If the logs show SSLCertVerificationError with CA cert does not include key usage extension, the parent Kubernetes client is rejecting the cluster API-server CA. This is known to affect some MicroK8s CA certificates that omit the X.509 keyUsage extension; see canonical/microk8s#4864. Regenerate or replace the cluster CA with an RFC 5280-compliant CA. As a temporary compatibility workaround for development clusters, use a custom parent image based on Python 3.12 or earlier. Do not disable Kubernetes API TLS verification in production.

Job pod stays Pending or Unknown

When a submitted job cannot start because an SJ or CJ job pod remains Pending or Unknown longer than job_launcher.pending_timeout seconds, NVFLARE deletes the stuck pod and marks the job as FINISHED:EXECUTION_EXCEPTION. Check cluster scheduling events:

kubectl -n "$NAMESPACE" get pods
kubectl -n "$NAMESPACE" describe pod <job-pod-name>
kubectl -n "$NAMESPACE" get events --sort-by=.lastTimestamp

Common causes include insufficient CPU, memory, GPU, or ephemeral storage; missing study-data PVCs; image pull failures; and missing GPU device-plugin resources.
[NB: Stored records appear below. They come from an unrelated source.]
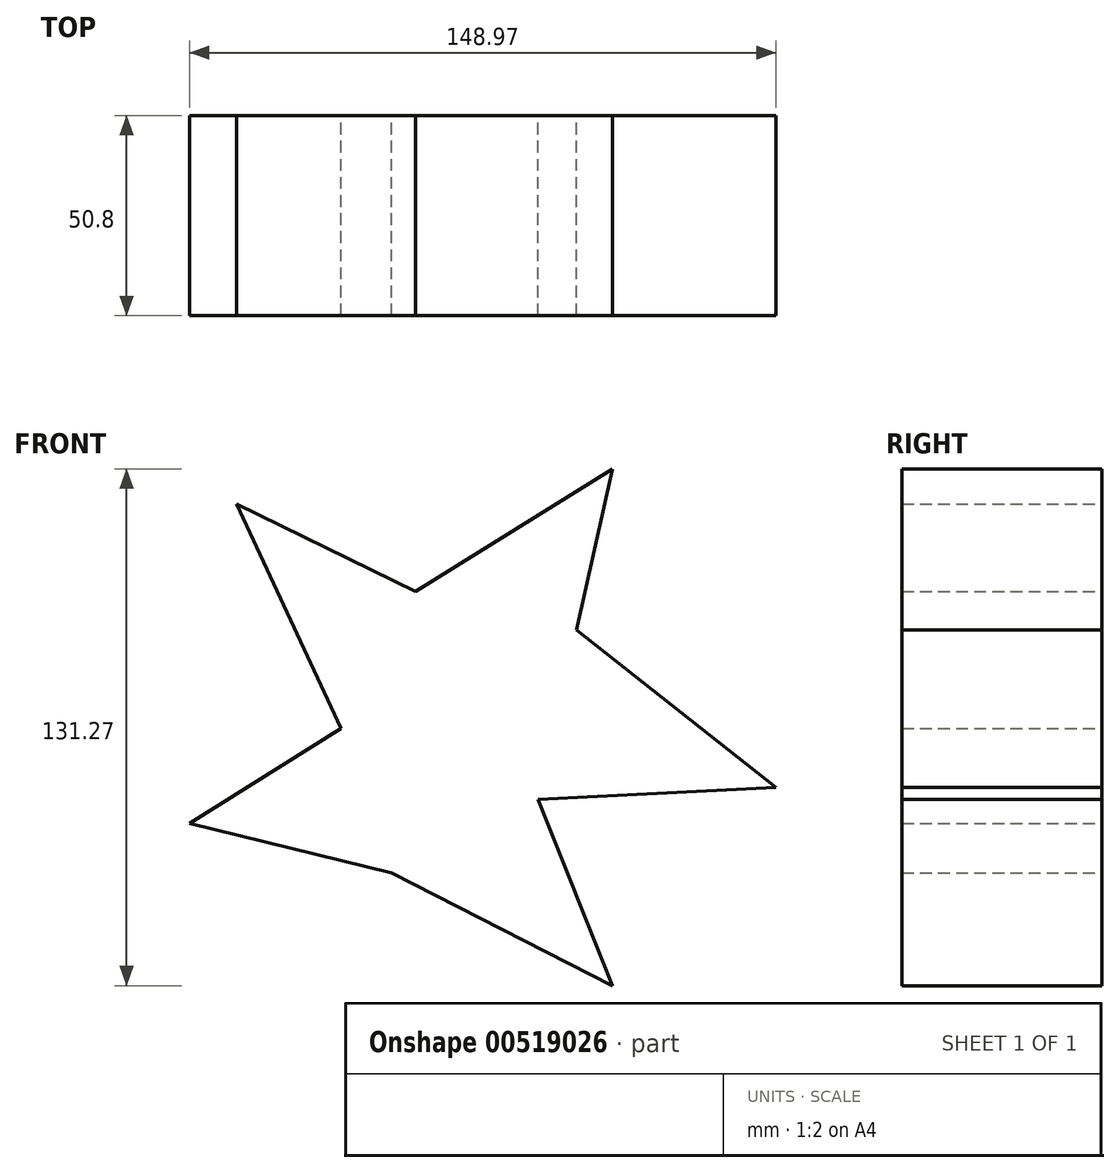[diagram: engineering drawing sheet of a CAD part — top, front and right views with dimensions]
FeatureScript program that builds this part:
annotation { "Feature Type Name" : "Feature", "Feature Type Description" : "" }
export const myFeature = defineFeature(function(context is Context, id is Id, definition is map)
    precondition{}
    {
        {
            var Q0;
            Q0=qCreatedBy(makeId("Front.planeOp"),FACE);
            var sketch = newSketch(context, id + "F0", { "sketchPlane" : qUnion([Q0])});
            skFitSpline(sketch, "E0", {"points": [v(28.08, 16.79) * mm, v(37.24, 57.7) * mm], "startDerivative": vector(9.16, 40.9) * mm, "endDerivative": vector(9.16, 40.9) * mm});
            skFitSpline(sketch, "E1", {"points": [v(37.24, 57.7) * mm, v(-12.82, 26.56) * mm], "startDerivative": vector(-50.06, -31.14) * mm, "endDerivative": vector(-50.06, -31.14) * mm});
            skFitSpline(sketch, "E2", {"points": [v(-12.82, 26.56) * mm, v(-58.3, 48.84) * mm], "startDerivative": vector(-45.48, 22.28) * mm, "endDerivative": vector(-45.48, 22.28) * mm});
            skFitSpline(sketch, "E3", {"points": [v(-58.3, 48.84) * mm, v(-31.75, -8.24) * mm], "startDerivative": vector(26.56, -57.08) * mm, "endDerivative": vector(26.56, -57.08) * mm});
            skFitSpline(sketch, "E4", {"points": [v(-31.75, -8.24) * mm, v(-70.21, -32.36) * mm], "startDerivative": vector(-38.46, -24.12) * mm, "endDerivative": vector(-38.46, -24.12) * mm});
            skFitSpline(sketch, "E5", {"points": [v(-70.21, -32.36) * mm, v(-18.93, -44.87) * mm], "startDerivative": vector(51.28, -12.52) * mm, "endDerivative": vector(51.28, -12.52) * mm});
            skFitSpline(sketch, "E6", {"points": [v(-18.93, -44.87) * mm, v(37.24, -73.57) * mm], "startDerivative": vector(56.17, -28.7) * mm, "endDerivative": vector(56.17, -28.7) * mm});
            skFitSpline(sketch, "E7", {"points": [v(37.24, -73.57) * mm, v(18.32, -26.25) * mm], "startDerivative": vector(-18.93, 47.32) * mm, "endDerivative": vector(-18.93, 47.32) * mm});
            skFitSpline(sketch, "E8", {"points": [v(18.32, -26.25) * mm, v(78.76, -23.2) * mm], "startDerivative": vector(60.44, 3.05) * mm, "endDerivative": vector(60.44, 3.05) * mm});
            skFitSpline(sketch, "E9", {"points": [v(78.76, -23.2) * mm, v(28.08, 16.79) * mm], "startDerivative": vector(-50.67, 40) * mm, "endDerivative": vector(-50.67, 40) * mm});
            skSolve(sketch);
        }
        {
            var Q0;
            Q0=makeQuery(id+"F0.imprint","IMPRINT",FACE,{"disambiguationData":[TD([[makeQuery(id+"F0.imprint","IMPRINT",EDGE,{"derivedFrom":sQuery(id+"F0.wireOp",EDGE,"E0")}),1.0]])]});
            extrude(context, id + "F1", {"entities" : qUnion([Q0]), "depth" : 50.8 * mm, "offsetDistance" : 25.4 * mm});
        }
    });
Job pod cannot pull its image

Job pods use the image from the submitted job’s launcher_spec and set imagePullPolicy: Always. Confirm the job image name and configure registry credentials for dynamically launched pods. Use job_launcher.image_pull_secrets in k8s.yaml for explicit Secret references, or rely on node-level credentials or the namespace default ServiceAccount if your cluster is configured that way.

Client cannot connect to the server

Verify these items:

  • default_host in project.yml matches the DNS name used by the client.

  • The DNS name resolves from the client cluster.

  • The server cluster exposes fed_learn_port.

  • The server certificate includes the DNS name in host_names.

  • Network policy and firewalls allow outbound client traffic to the server.

Run a DNS check from the client cluster:

kubectl -n "$NAMESPACE" run dns-test --rm -it \
    --image=busybox:1.36 -- \
    nslookup server1.example.com

If you change default_host or host_names, reprovision, restage the updated folders, and redeploy the charts.

Uninstall

To stop a participant installed by Helm:

helm uninstall server -n "$NAMESPACE"
helm uninstall site-1 -n "$NAMESPACE"

Delete the namespace only if it is dedicated to this deployment:

kubectl delete namespace "$NAMESPACE"

Depending on the storage class reclaim policy, PVC-backed volumes may remain after deleting Helm releases or namespaces. Remove retained volumes only after confirming that the startup kits, logs, snapshots, job history, and study data no longer need to be preserved.